I recall reading the book by the author and scientist Jared Diamond on civilisations, in which he wondered why those on Easter Island, which was once populated, had cut down the forests that existed there and then the final tree, meaning that life could no longer continue there. He was unable to give a precise reason, but it did show that societies can bring about their own demise. What happened to Easter Island could be a microcosm of what happens to our whole planet if we do not make changes—and soon.
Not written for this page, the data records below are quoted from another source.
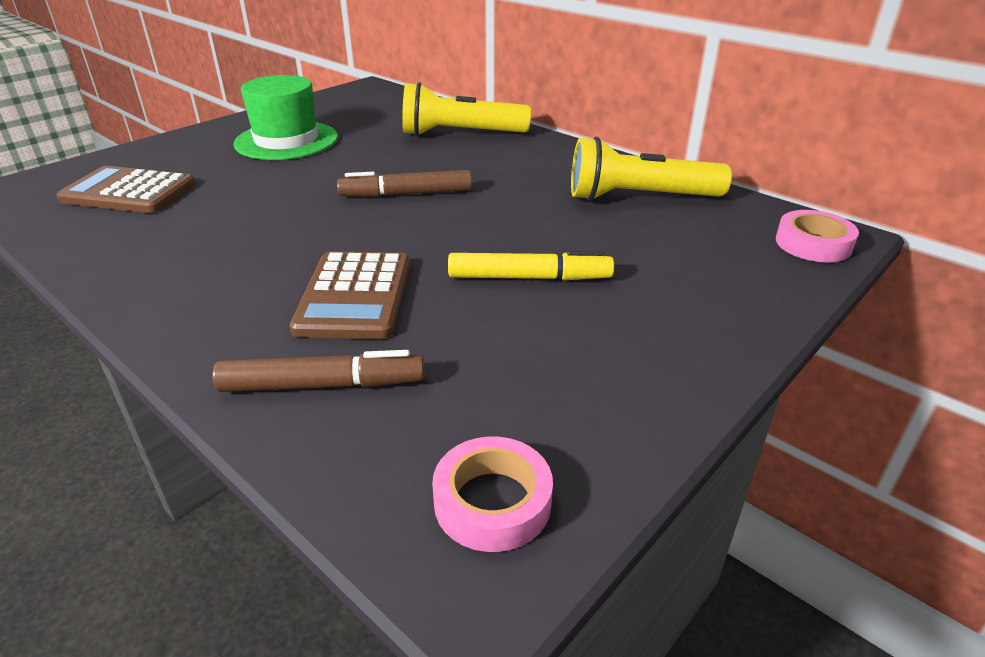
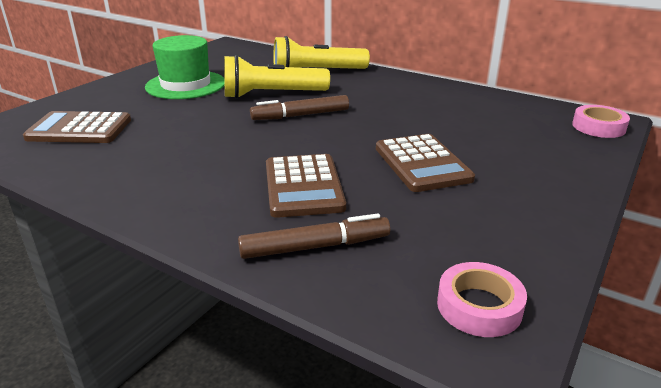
camera: 10 degrees left, 5 degrees down
(529, 278) = (422, 163): yellow marker -> brown calculator
(639, 197) = (468, 106): yellow flashlight -> yellow flashlight (272, 95)

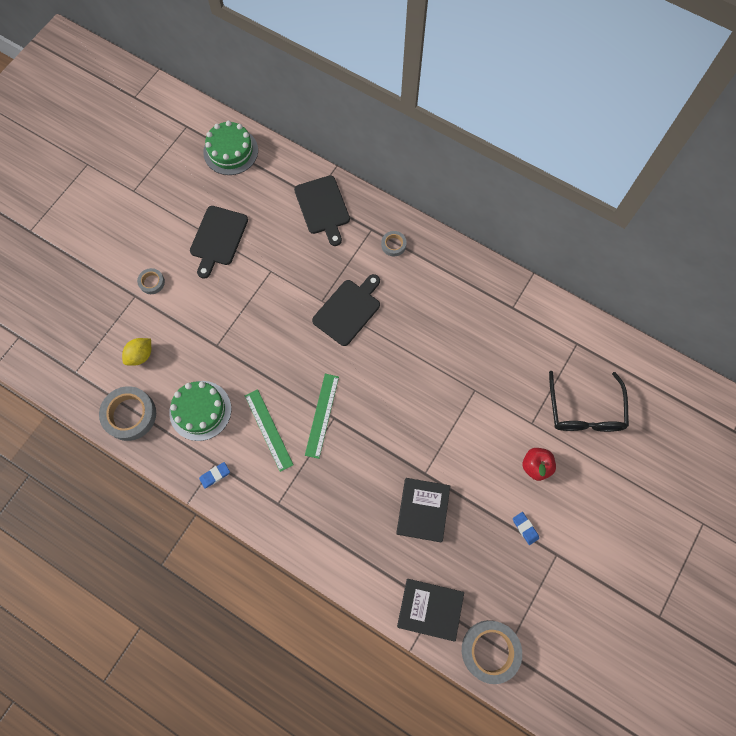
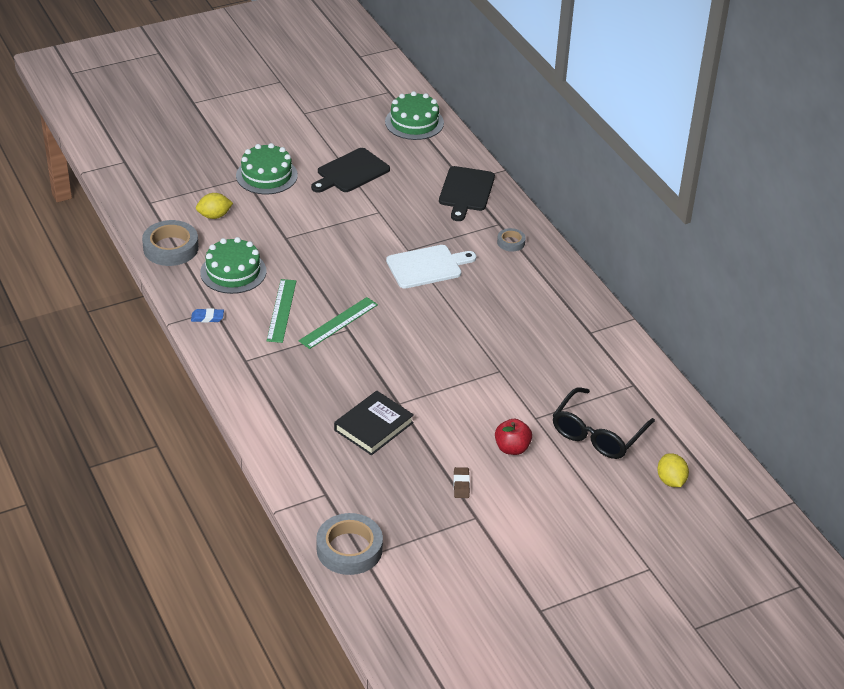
camera: 30 degrees right, 30 degrees down
(152, 282) = (266, 175): grey tape -> green cake
(348, 310) = (427, 266): black cutting board -> white cutting board
(430, 609) = (319, 494): black book -> none
(525, 528) = (461, 485): blue eraser -> brown eraser
(662, 426) = (671, 481): none -> yellow lemon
Climate change is disproportionately affecting the poor. Of course, wealthy countries and, indeed, wealthy individuals can try to insulate themselves but, as we have seen with the tragedies in California and Germany, it does not matter how wealthy a society is: the change to weather patterns will not recognise that and pass by. That said, climate change will, as others have said, impact disproportionately on the poor not simply in our own land but throughout the developed world and around the globe. Those nations that are least able to afford it will face the harshest consequences. There are issues relating to what we have to do, because we will have to subsidise. We have had more than our fair share. We may not be generating, and we can argue over the precise percentage, but we contributed in the past and have to recognise that others must have an opportunity and we have to change.

Finally, we have to take people with us and have a transition. Wind turbines are going up in my constituency, as they are off the whole eastern coast of Scotland, yet we are not seeing the jobs coming for the manufacturing of turbines or the benefits coming to our community. We are going to see cabling to take the energy created off Scotland’s shores down to the north-east of England. That is not right.